[Document images with source code]

════

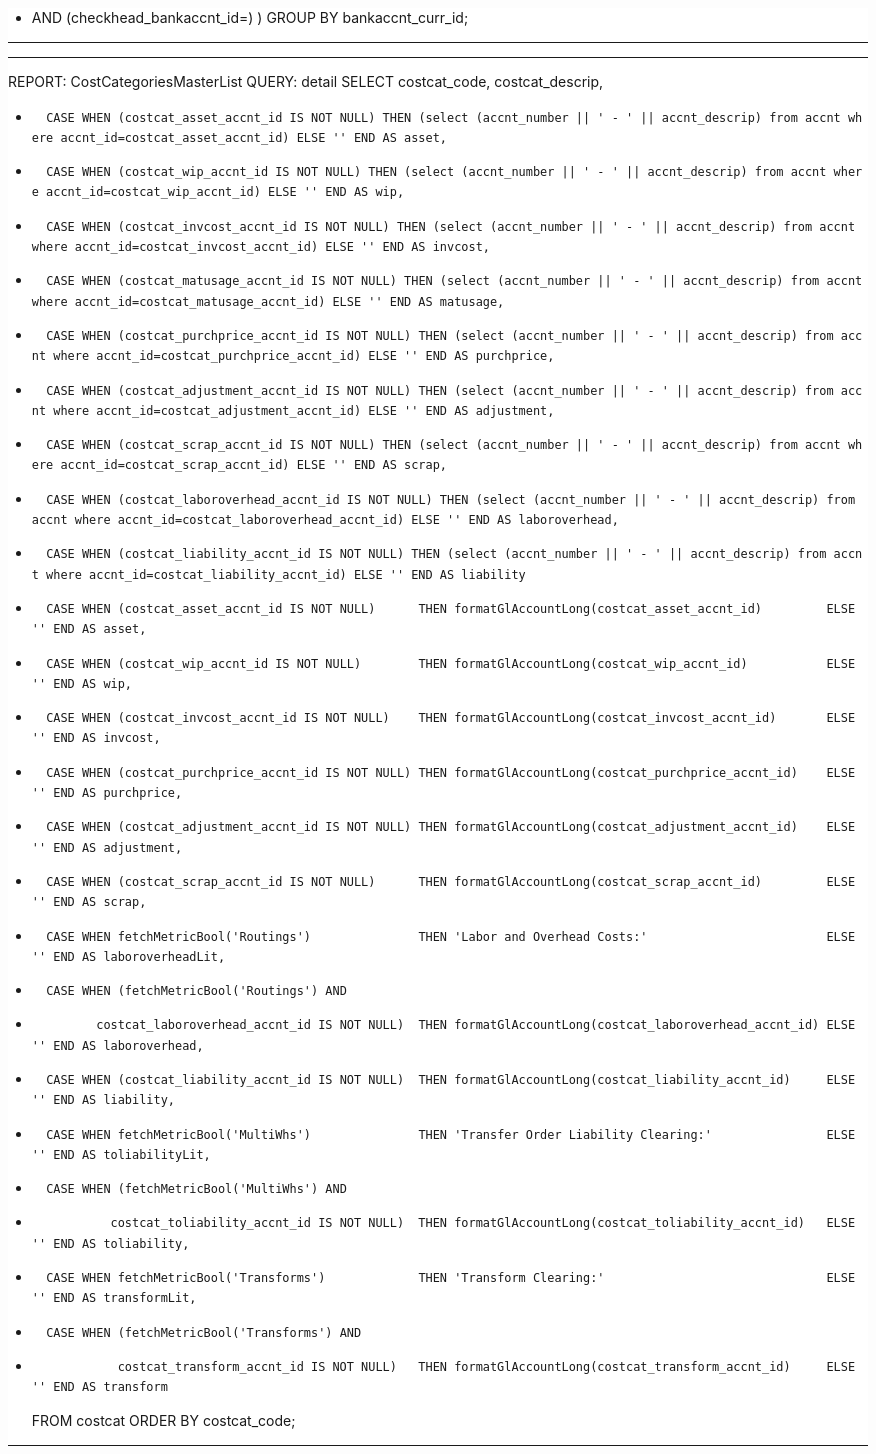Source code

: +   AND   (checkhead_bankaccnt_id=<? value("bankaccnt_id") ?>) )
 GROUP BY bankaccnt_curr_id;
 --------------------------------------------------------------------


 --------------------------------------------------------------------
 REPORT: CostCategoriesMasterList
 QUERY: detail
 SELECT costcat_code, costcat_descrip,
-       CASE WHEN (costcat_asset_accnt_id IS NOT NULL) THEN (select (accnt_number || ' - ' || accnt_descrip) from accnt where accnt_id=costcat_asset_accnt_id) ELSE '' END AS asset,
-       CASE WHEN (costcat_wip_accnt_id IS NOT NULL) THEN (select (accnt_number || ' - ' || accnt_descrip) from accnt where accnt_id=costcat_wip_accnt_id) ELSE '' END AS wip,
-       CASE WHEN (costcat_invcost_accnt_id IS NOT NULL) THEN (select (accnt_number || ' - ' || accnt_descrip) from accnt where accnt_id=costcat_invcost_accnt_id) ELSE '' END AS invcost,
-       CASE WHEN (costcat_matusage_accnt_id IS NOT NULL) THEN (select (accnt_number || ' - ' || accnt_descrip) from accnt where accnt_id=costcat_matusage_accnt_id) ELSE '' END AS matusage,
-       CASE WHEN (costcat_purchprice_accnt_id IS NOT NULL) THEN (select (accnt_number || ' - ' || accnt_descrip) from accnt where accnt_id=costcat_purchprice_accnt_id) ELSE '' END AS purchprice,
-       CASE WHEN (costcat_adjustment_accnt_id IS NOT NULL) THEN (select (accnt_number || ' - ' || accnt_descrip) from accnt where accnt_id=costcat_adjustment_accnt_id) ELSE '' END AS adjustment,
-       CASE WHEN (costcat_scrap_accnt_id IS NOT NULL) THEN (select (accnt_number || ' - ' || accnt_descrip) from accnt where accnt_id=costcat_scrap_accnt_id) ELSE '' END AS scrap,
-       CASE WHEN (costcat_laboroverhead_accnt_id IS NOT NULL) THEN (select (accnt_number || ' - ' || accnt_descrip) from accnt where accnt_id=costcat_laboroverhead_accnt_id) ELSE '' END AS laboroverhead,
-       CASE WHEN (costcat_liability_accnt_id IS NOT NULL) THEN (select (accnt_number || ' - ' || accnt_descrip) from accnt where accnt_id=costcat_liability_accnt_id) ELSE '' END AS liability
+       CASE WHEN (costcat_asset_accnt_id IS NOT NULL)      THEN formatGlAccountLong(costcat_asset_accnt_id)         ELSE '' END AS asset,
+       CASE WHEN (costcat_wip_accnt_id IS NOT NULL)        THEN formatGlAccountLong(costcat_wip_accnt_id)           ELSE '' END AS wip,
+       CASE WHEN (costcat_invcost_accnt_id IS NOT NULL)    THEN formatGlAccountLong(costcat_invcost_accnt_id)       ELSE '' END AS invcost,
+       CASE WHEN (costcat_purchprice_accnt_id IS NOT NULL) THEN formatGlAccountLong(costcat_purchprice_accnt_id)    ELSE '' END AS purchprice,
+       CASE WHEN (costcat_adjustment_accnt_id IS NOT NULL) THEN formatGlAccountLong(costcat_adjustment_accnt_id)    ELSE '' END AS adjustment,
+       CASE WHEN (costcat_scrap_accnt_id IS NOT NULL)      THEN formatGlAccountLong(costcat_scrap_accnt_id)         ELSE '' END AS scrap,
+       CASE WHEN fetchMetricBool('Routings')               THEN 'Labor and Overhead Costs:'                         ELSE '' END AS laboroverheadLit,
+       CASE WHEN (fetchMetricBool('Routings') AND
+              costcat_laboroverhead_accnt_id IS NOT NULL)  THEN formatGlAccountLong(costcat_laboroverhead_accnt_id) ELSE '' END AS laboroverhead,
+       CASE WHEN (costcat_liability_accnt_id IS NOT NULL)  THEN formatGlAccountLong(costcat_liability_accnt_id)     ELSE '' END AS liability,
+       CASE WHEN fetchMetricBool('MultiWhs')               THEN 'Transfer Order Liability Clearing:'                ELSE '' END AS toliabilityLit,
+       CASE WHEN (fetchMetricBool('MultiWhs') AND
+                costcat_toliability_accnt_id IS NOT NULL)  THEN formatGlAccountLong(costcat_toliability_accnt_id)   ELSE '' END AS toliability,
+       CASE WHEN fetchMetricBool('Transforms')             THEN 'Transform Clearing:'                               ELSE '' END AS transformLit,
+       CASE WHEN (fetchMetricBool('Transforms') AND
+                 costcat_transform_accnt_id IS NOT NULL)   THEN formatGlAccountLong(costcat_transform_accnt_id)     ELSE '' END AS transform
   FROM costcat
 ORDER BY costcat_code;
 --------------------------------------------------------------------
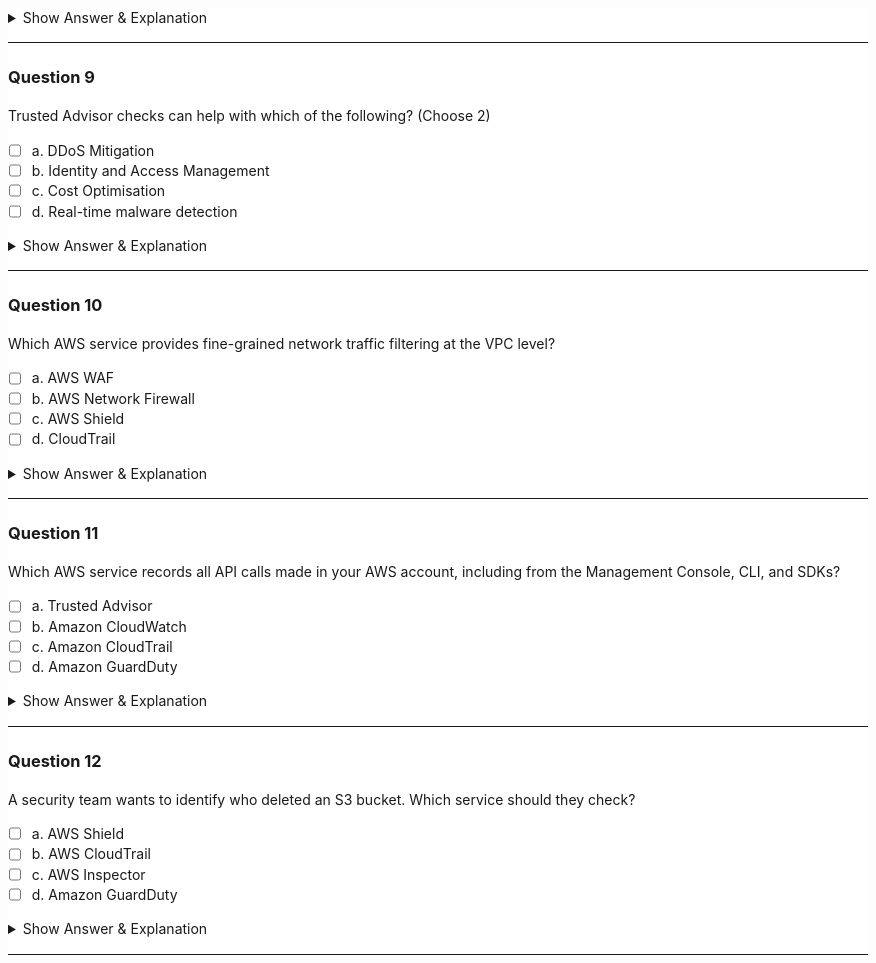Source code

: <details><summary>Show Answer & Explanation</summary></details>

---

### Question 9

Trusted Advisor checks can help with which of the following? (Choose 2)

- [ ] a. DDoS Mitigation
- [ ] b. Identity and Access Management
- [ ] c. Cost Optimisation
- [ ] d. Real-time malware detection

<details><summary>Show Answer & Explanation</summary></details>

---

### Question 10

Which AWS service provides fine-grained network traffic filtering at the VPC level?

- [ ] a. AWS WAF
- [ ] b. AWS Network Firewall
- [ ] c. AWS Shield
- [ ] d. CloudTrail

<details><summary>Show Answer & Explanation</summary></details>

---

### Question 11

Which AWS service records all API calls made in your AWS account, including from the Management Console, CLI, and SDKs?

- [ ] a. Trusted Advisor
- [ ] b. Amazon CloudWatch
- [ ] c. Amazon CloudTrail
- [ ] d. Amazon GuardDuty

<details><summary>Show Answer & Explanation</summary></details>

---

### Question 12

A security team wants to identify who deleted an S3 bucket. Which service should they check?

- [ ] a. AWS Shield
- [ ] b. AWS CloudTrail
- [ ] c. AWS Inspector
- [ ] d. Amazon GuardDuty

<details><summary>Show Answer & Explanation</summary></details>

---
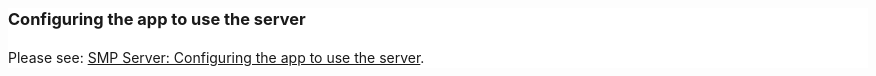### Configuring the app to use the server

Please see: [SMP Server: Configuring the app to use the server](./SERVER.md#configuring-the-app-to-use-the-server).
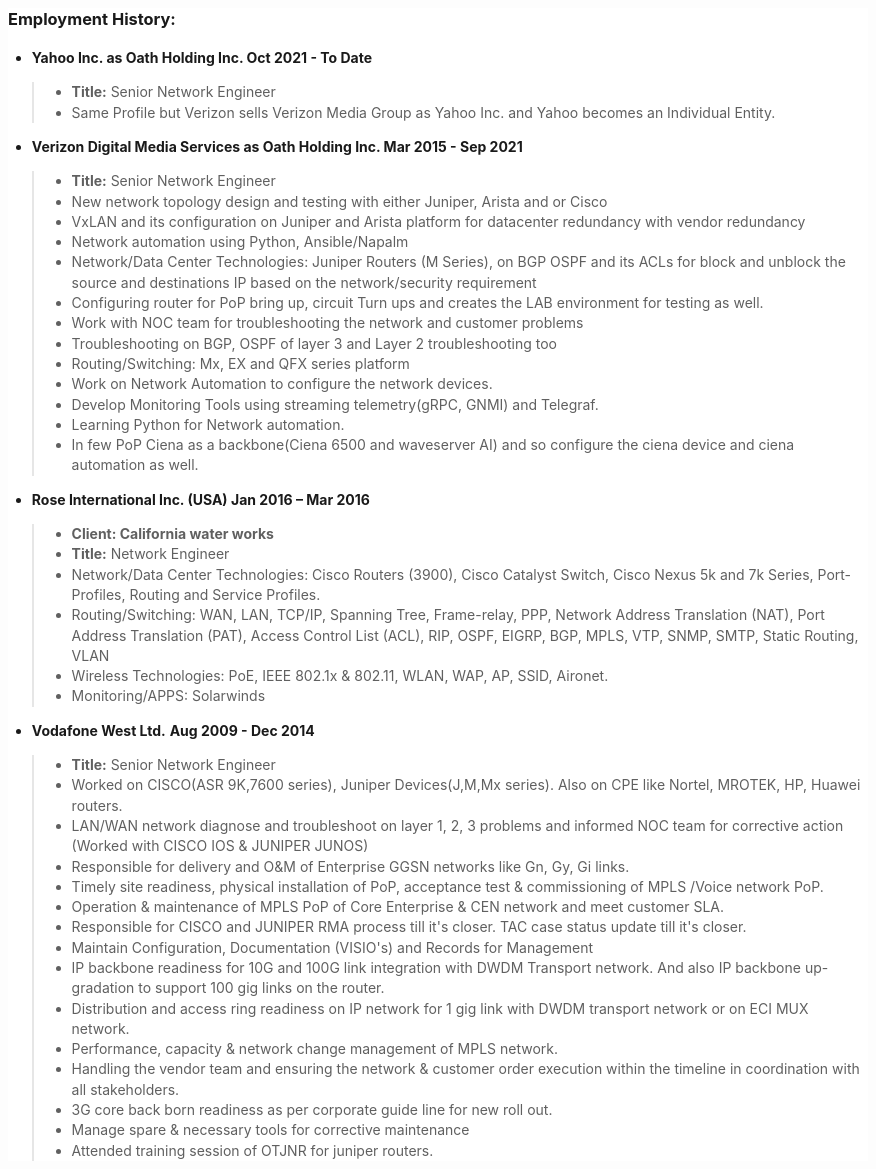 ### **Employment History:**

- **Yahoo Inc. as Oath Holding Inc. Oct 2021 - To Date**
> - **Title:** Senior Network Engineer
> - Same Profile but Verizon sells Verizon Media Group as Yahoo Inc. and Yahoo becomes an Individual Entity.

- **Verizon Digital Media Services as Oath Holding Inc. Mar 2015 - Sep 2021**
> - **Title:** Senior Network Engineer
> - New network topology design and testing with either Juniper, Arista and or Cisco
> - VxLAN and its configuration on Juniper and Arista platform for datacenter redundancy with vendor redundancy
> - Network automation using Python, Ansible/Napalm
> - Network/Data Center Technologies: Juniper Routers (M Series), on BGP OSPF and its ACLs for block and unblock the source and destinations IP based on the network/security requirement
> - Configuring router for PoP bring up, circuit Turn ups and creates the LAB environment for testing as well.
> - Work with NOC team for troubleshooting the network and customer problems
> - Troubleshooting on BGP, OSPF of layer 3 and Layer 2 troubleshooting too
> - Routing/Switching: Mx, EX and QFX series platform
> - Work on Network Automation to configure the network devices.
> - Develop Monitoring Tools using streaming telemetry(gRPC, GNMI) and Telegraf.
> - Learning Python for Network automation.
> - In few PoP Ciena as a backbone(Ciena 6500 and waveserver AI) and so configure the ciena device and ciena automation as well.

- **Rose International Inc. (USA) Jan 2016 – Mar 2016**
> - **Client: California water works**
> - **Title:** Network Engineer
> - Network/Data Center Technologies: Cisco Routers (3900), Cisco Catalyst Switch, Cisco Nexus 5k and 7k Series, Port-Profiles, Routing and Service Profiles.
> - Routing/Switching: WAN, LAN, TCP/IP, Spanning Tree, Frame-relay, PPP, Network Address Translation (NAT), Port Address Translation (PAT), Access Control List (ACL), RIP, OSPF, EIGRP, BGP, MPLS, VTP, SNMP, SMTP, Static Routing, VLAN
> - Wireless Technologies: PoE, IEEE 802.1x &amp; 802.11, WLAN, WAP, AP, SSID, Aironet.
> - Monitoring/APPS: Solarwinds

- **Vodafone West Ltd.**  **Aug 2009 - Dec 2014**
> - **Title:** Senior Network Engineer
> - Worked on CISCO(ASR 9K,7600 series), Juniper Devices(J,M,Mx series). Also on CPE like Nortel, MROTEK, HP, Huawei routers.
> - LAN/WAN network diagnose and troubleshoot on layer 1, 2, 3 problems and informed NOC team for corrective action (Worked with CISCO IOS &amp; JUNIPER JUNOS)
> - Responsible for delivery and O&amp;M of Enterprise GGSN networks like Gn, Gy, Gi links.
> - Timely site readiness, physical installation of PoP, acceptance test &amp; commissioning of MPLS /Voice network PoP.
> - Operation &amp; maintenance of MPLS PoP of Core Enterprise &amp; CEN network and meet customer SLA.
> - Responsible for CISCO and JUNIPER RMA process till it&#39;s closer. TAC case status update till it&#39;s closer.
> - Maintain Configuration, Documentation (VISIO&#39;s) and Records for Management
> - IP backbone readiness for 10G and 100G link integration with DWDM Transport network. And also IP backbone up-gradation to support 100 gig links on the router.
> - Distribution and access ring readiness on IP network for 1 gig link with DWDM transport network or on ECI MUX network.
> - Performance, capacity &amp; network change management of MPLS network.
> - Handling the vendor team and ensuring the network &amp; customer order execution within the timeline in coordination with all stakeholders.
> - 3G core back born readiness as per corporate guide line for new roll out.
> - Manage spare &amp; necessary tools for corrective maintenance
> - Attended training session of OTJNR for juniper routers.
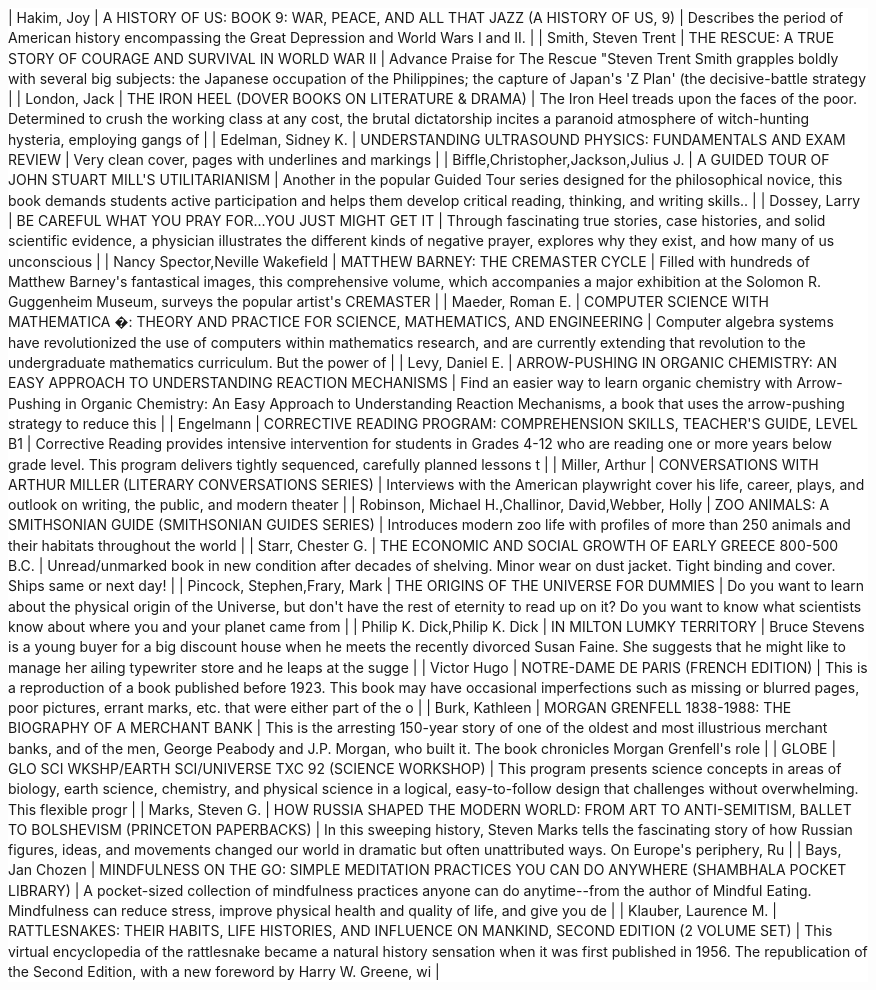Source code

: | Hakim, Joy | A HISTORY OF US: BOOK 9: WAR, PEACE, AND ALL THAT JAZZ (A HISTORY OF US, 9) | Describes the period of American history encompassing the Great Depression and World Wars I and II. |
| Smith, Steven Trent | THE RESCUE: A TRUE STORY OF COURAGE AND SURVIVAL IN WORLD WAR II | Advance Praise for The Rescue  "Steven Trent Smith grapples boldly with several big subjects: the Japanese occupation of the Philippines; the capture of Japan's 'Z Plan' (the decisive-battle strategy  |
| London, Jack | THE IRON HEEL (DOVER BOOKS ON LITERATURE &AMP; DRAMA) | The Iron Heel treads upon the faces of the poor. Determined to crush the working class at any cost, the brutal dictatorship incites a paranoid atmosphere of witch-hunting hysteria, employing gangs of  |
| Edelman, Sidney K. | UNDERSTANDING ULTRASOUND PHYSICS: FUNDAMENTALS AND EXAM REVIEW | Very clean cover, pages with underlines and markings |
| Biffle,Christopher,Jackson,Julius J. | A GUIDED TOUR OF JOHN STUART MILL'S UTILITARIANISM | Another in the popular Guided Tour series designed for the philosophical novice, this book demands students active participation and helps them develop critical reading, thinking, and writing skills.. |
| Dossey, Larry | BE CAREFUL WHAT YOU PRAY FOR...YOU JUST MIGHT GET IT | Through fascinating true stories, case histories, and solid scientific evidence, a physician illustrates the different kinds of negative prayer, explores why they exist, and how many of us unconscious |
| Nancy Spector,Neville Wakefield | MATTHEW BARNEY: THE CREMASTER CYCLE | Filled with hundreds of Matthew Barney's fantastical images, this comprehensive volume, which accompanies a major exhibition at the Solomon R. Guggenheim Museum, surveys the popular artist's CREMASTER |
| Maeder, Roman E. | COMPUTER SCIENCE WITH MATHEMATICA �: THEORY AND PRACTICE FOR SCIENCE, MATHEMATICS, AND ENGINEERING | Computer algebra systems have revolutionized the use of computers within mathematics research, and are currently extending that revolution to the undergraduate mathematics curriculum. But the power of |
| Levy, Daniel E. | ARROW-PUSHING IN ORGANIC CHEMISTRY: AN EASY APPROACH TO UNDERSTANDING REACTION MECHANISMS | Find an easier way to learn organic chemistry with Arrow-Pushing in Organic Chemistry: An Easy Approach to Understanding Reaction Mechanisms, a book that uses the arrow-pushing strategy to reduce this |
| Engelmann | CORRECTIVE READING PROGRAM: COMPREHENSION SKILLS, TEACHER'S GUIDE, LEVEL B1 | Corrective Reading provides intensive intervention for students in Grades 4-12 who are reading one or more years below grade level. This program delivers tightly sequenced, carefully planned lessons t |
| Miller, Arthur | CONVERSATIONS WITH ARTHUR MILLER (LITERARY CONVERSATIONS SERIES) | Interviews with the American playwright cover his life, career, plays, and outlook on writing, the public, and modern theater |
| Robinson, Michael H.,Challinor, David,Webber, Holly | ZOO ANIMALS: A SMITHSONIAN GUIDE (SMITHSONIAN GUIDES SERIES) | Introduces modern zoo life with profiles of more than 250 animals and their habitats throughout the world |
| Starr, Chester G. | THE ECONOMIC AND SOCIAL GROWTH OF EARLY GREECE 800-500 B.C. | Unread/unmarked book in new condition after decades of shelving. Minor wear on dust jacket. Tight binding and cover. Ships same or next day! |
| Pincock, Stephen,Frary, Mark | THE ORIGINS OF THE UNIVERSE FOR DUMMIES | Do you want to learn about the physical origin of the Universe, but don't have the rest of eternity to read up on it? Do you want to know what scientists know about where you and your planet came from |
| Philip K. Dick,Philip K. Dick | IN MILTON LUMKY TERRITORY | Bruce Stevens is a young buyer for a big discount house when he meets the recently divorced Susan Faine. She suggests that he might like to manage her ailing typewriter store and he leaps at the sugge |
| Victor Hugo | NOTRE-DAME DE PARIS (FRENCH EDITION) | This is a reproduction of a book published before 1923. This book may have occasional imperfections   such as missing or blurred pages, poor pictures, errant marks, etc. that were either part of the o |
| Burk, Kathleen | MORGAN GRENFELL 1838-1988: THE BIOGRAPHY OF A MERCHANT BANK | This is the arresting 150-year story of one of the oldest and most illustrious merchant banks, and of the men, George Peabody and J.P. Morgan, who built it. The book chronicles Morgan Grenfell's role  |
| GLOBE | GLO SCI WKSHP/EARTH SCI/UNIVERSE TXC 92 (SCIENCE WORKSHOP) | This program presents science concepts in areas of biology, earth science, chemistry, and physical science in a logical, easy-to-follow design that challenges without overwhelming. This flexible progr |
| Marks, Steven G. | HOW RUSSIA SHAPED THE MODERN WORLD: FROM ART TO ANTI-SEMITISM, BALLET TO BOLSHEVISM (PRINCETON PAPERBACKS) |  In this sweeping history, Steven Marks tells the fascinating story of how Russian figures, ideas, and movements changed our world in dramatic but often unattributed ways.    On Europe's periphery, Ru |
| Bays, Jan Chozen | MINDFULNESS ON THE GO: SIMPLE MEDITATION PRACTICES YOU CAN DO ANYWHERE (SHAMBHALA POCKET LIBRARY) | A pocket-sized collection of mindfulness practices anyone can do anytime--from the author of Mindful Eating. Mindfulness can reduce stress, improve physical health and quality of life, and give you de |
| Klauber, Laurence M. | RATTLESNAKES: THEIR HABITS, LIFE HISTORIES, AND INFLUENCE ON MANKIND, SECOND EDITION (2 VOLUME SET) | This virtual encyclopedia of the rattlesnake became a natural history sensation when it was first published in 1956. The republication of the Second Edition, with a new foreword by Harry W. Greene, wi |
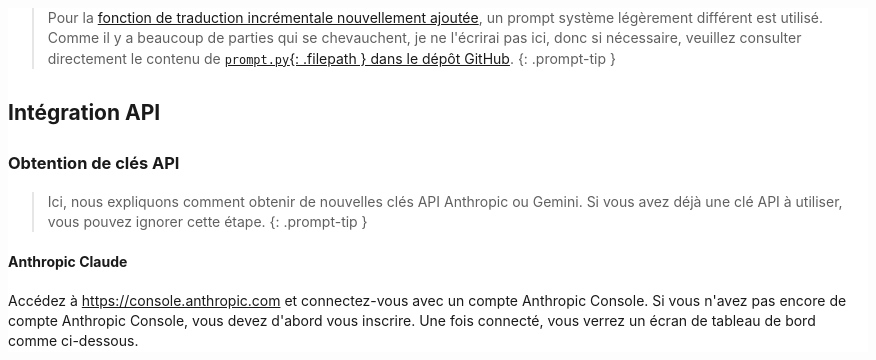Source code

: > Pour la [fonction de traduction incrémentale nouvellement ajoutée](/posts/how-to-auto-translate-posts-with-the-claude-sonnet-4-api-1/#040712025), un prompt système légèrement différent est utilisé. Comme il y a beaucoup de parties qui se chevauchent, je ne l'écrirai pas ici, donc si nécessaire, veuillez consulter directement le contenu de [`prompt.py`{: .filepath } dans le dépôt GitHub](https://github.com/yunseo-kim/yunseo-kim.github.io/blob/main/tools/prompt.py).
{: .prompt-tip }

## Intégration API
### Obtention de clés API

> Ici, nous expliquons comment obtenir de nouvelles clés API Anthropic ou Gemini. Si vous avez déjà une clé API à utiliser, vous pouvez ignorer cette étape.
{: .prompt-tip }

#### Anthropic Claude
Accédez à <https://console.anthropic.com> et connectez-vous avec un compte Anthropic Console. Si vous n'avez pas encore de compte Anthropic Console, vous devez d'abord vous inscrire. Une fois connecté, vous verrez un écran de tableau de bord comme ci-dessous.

════

What the task asks —
Search the data for "Transforms" and list every line in which it occurs.

Output below —
+       CASE WHEN fetchMetricBool('Transforms')             THEN 'Transform Clearing:'                               ELSE '' END AS transformLit,
+       CASE WHEN (fetchMetricBool('Transforms') AND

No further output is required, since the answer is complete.